Protection Orders, sometimes referred to as restraining orders, need to be taken seriously. Under Ohio law, protection orders can be issued by a court where there is an allegation of domestic violence, stalking, a sexual offense, or other alleged criminal conduct. A person does not have to be charged with a crime to be subject to a protection order.
Civil Protection Orders
are issued by Domestic Relations Court in response to allegations of domestic violence cases.
Temporary Protection Orders
are typically issued ex parte, or after the court has only heard from one side. A full hearing on the protection order is usually scheduled with ten days.
Anti-Stalking Protection Orders and Civil Stalking Protection Orders
are issued by the Common Pleas court in situations where the people involved are not family or household members.
Criminal Protection Orders
are issued by the criminal courts where any violent, menacing, or trespassing charges have been filed.
A violation of a protection order is a crime which can lead to jail time. Even an allegation of a violation — even if unproven — can lead to jail time as a result of Ohio “preferred arrest” law. In addition, persons subject to a protection order may not be permitted to carry firearms under federal law.
The attorneys at Engel and Martin, LLC, have the experience necessary to effectively represent persons facing protective order allegations. Joshua Adam Engel and Mary K. Martin are former prosecutors who have handled hundreds of protection order cases both as defense attorneys and prosecutors. In one significant case involving a protection order violation, State v.
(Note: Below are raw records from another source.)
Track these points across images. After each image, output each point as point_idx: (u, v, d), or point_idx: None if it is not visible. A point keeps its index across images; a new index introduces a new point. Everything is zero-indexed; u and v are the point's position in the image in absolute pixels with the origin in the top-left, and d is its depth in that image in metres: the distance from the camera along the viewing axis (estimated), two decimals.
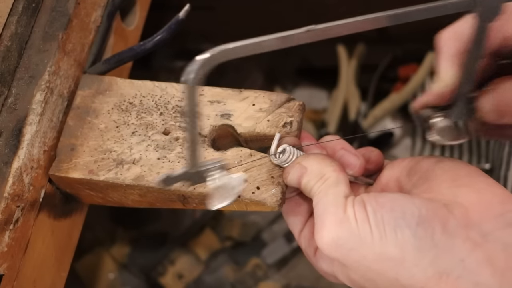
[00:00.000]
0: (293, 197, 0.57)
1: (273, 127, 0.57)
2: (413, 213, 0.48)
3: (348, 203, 0.49)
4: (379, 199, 0.49)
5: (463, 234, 0.47)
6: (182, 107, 0.59)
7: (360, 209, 0.48)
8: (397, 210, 0.48)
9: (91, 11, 0.65)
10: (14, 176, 0.55)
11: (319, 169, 0.52)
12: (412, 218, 0.47)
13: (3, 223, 0.53)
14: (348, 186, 0.51)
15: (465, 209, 0.48)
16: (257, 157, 0.55)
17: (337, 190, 0.50)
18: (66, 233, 0.62)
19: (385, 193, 0.50)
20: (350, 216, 0.48)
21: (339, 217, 0.49)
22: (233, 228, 1.18)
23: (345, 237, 0.48)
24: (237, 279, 1.16)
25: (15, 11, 0.60)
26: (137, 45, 0.63)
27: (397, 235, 0.47)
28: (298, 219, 0.57)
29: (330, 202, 0.50)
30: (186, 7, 0.61)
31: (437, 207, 0.48)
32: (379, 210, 0.48)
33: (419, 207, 0.48)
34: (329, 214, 0.49)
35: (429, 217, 0.47)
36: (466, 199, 0.49)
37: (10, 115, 0.57)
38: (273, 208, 0.54)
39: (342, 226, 0.48)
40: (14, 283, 0.54)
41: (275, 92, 0.59)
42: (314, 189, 0.51)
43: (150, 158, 0.56)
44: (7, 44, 0.59)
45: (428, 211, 0.48)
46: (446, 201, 0.49)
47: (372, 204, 0.48)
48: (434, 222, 0.47)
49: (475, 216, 0.48)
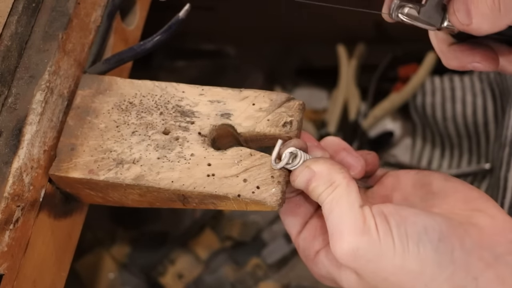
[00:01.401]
0: (292, 198, 0.57)
1: (273, 126, 0.57)
2: (435, 228, 0.48)
3: (367, 213, 0.49)
4: (401, 212, 0.49)
5: (478, 253, 0.48)
6: (182, 107, 0.59)
7: (383, 221, 0.49)
8: (420, 225, 0.48)
9: (91, 11, 0.65)
10: (14, 176, 0.55)
11: (329, 175, 0.52)
12: (434, 234, 0.48)
13: (3, 223, 0.53)
14: (359, 195, 0.51)
15: (479, 230, 0.49)
16: (257, 156, 0.55)
17: (350, 199, 0.50)
18: (66, 233, 0.62)
19: (405, 207, 0.50)
20: (371, 228, 0.49)
21: (359, 227, 0.49)
22: (233, 228, 1.18)
23: (365, 248, 0.48)
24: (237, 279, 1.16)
25: (15, 11, 0.60)
26: (137, 45, 0.63)
27: (419, 250, 0.48)
28: (297, 220, 0.57)
29: (346, 212, 0.50)
30: (186, 7, 0.61)
31: (455, 225, 0.49)
32: (403, 224, 0.48)
33: (440, 223, 0.49)
34: (347, 224, 0.49)
35: (449, 233, 0.48)
36: (480, 222, 0.50)
37: (10, 115, 0.57)
38: (273, 207, 0.54)
39: (363, 237, 0.48)
40: (14, 283, 0.54)
41: (275, 91, 0.59)
42: (323, 196, 0.51)
43: (150, 157, 0.57)
44: (7, 44, 0.59)
45: (448, 228, 0.49)
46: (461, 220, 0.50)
47: (396, 218, 0.49)
48: (453, 239, 0.48)
49: (488, 239, 0.49)
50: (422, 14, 0.52)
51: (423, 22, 0.52)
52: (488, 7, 0.48)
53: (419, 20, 0.52)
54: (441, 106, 1.09)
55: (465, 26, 0.50)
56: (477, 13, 0.49)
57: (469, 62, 0.54)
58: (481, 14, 0.49)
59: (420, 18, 0.52)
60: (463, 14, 0.49)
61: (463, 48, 0.54)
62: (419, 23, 0.52)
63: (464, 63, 0.54)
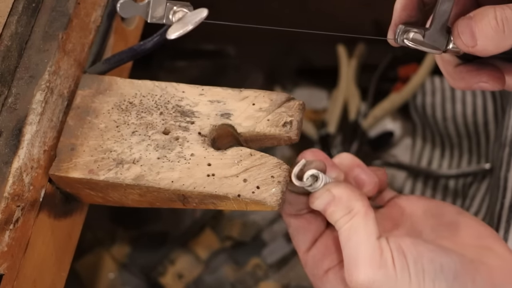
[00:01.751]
0: (304, 215, 0.57)
1: (273, 126, 0.57)
2: (450, 266, 0.49)
3: (384, 246, 0.50)
4: (419, 248, 0.50)
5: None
6: (182, 107, 0.59)
7: (400, 256, 0.49)
8: (437, 262, 0.49)
9: (91, 11, 0.65)
10: (14, 176, 0.55)
11: (348, 201, 0.52)
12: (449, 272, 0.49)
13: (3, 223, 0.53)
14: (376, 225, 0.51)
15: (489, 269, 0.50)
16: (257, 156, 0.55)
17: (368, 230, 0.51)
18: (66, 233, 0.62)
19: (422, 242, 0.51)
20: (388, 262, 0.49)
21: (376, 260, 0.49)
22: (233, 228, 1.18)
23: (381, 281, 0.49)
24: (237, 279, 1.16)
25: (15, 11, 0.60)
26: (137, 45, 0.63)
27: (435, 287, 0.48)
28: (307, 238, 0.57)
29: (363, 242, 0.50)
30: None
31: (468, 263, 0.50)
32: (420, 260, 0.49)
33: (455, 261, 0.49)
34: (364, 255, 0.50)
35: (463, 272, 0.49)
36: (491, 261, 0.51)
37: (10, 115, 0.57)
38: (273, 207, 0.54)
39: (379, 270, 0.49)
40: (14, 283, 0.54)
41: (275, 91, 0.59)
42: (340, 222, 0.52)
43: (150, 157, 0.57)
44: (7, 44, 0.59)
45: (462, 266, 0.49)
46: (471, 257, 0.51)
47: (413, 253, 0.49)
48: (467, 277, 0.49)
49: (498, 279, 0.50)
50: (427, 38, 0.52)
51: (429, 46, 0.52)
52: (493, 29, 0.48)
53: (424, 44, 0.52)
54: (441, 106, 1.09)
55: (470, 48, 0.50)
56: (481, 35, 0.49)
57: (475, 82, 0.54)
58: (485, 36, 0.49)
59: (425, 43, 0.52)
60: (468, 36, 0.50)
61: (469, 69, 0.54)
62: (425, 47, 0.52)
63: (471, 84, 0.54)
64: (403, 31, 0.53)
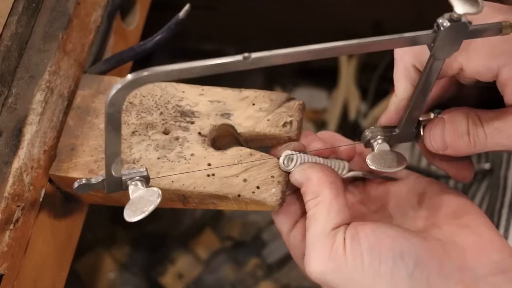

Fernbach, Engel argued before the Ohio Court of Appeals on sentencing issues for a person found guilty of violating a protection order while in jail on felony domestic violence charges.
Joshua Engel served on the Ohio Supreme Court’s Advisory Committee on Domestic Violence, where he helped revise the protection order forms used in every Ohio courthouse. Engel is a frequent speaker on domestic violence and protection order issues, including presentations to conferences sponsored by the Ohio Attorney General, the Ohio Prosecuting Attorneys’ Association, and D.A.R.E.